----- Excerpted data -----

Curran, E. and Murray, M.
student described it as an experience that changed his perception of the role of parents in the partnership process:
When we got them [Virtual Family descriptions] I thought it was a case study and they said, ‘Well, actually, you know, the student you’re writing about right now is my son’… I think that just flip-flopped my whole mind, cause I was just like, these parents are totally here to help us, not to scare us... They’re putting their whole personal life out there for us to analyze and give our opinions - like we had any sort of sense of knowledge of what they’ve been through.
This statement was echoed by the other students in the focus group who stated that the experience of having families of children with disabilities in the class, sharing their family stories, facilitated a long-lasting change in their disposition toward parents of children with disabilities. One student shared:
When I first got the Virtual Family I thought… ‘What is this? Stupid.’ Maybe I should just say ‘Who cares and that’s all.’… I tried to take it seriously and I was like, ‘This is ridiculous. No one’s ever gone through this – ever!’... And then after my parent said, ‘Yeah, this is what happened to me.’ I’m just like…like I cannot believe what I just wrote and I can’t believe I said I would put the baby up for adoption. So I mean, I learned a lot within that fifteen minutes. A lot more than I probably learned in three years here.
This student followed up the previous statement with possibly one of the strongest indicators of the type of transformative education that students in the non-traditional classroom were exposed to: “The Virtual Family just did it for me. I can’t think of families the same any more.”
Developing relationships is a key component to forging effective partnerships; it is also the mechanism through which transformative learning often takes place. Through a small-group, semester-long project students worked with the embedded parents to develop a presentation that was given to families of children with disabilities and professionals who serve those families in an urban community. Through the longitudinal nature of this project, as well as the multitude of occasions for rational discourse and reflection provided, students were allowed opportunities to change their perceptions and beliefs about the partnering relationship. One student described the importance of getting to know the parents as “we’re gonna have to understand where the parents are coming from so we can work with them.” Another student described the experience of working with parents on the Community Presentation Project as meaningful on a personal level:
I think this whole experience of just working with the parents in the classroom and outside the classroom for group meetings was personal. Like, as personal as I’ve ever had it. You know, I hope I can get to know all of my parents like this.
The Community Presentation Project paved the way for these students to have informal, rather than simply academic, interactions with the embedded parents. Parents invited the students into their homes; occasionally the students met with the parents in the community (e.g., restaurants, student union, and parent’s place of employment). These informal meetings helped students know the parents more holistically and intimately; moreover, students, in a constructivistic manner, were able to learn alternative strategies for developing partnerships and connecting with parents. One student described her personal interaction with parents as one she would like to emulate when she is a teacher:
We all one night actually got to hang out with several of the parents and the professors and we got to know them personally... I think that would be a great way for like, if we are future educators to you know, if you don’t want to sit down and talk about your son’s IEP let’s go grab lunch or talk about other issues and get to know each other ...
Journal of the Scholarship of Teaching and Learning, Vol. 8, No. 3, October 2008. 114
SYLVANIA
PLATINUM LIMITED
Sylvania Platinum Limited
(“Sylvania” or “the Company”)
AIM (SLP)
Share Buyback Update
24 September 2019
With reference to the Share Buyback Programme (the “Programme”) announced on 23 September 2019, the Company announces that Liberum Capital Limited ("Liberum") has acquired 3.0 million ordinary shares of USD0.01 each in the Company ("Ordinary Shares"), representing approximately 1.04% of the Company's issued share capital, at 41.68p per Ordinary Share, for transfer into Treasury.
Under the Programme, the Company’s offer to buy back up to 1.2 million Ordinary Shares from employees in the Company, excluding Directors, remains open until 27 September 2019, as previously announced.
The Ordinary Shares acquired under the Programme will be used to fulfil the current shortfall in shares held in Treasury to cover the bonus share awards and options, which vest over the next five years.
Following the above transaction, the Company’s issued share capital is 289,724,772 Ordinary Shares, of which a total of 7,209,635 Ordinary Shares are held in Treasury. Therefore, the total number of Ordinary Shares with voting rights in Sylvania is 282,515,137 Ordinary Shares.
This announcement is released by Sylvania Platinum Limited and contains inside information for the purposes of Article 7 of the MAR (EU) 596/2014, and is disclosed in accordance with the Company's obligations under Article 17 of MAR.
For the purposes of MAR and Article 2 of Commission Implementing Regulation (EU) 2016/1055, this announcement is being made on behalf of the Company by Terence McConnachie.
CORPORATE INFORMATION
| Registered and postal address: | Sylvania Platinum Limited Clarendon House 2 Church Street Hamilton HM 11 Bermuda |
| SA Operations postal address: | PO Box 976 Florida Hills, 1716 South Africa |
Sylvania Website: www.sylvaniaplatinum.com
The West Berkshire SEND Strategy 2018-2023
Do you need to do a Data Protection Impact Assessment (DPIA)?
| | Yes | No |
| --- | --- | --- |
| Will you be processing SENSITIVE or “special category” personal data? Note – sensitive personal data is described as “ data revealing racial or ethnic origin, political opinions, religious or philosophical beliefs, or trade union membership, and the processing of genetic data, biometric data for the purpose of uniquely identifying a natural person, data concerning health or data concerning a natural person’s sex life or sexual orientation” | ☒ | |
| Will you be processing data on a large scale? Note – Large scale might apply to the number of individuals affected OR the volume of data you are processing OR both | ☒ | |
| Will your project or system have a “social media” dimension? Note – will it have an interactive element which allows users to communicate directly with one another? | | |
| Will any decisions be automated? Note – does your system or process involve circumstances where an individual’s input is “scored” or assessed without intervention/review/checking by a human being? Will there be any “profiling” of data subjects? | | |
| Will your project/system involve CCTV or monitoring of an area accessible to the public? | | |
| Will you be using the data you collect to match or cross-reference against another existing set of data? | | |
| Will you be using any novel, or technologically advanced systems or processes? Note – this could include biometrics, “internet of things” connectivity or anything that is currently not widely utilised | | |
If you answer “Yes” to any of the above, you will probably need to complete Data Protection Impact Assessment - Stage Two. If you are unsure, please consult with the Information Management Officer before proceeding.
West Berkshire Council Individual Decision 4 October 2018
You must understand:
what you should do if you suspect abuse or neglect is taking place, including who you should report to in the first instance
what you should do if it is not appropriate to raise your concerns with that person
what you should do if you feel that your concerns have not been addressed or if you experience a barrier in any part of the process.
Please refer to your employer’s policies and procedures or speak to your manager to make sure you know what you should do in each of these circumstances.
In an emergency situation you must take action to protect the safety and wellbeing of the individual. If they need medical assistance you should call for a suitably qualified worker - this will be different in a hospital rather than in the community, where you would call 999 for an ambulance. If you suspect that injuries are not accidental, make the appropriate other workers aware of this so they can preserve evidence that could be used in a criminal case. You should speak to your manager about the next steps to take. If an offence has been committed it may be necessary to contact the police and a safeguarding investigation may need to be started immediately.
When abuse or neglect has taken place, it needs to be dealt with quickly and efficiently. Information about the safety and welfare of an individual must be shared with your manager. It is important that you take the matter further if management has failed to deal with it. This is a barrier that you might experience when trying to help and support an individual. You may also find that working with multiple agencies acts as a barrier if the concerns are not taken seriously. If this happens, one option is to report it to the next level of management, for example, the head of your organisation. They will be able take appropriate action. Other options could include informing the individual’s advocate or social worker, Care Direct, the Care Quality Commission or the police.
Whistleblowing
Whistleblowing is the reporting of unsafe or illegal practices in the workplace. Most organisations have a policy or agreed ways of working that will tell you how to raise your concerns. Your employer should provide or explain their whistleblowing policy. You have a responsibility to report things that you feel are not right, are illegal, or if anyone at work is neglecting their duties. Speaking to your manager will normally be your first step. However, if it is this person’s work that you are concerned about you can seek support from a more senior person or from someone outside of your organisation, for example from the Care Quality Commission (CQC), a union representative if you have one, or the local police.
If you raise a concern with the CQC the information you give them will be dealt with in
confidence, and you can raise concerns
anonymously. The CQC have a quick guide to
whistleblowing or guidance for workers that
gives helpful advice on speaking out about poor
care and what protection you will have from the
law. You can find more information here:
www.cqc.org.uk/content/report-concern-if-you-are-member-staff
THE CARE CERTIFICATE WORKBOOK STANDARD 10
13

-----

**Your assignment**
Those lines above that contain the string "Company" should be returned.

**Result of the task**
(“Sylvania” or “the Company”)
With reference to the Share Buyback Programme (the “Programme”) announced on 23 September 2019, the Company announces that Liberum Capital Limited ("Liberum") has acquired 3.0 million ordinary shares of USD0.01 each in the Company ("Ordinary Shares"), representing approximately 1.04% of the Company's issued share capital, at 41.68p per Ordinary Share, for transfer into Treasury.
Under the Programme, the Company’s offer to buy back up to 1.2 million Ordinary Shares from employees in the Company, excluding Directors, remains open until 27 September 2019, as previously announced.
Following the above transaction, the Company’s issued share capital is 289,724,772 Ordinary Shares, of which a total of 7,209,635 Ordinary Shares are held in Treasury. Therefore, the total number of Ordinary Shares with voting rights in Sylvania is 282,515,137 Ordinary Shares.
This announcement is released by Sylvania Platinum Limited and contains inside information for the purposes of Article 7 of the MAR (EU) 596/2014, and is disclosed in accordance with the Company's obligations under Article 17 of MAR.
For the purposes of MAR and Article 2 of Commission Implementing Regulation (EU) 2016/1055, this announcement is being made on behalf of the Company by Terence McConnachie.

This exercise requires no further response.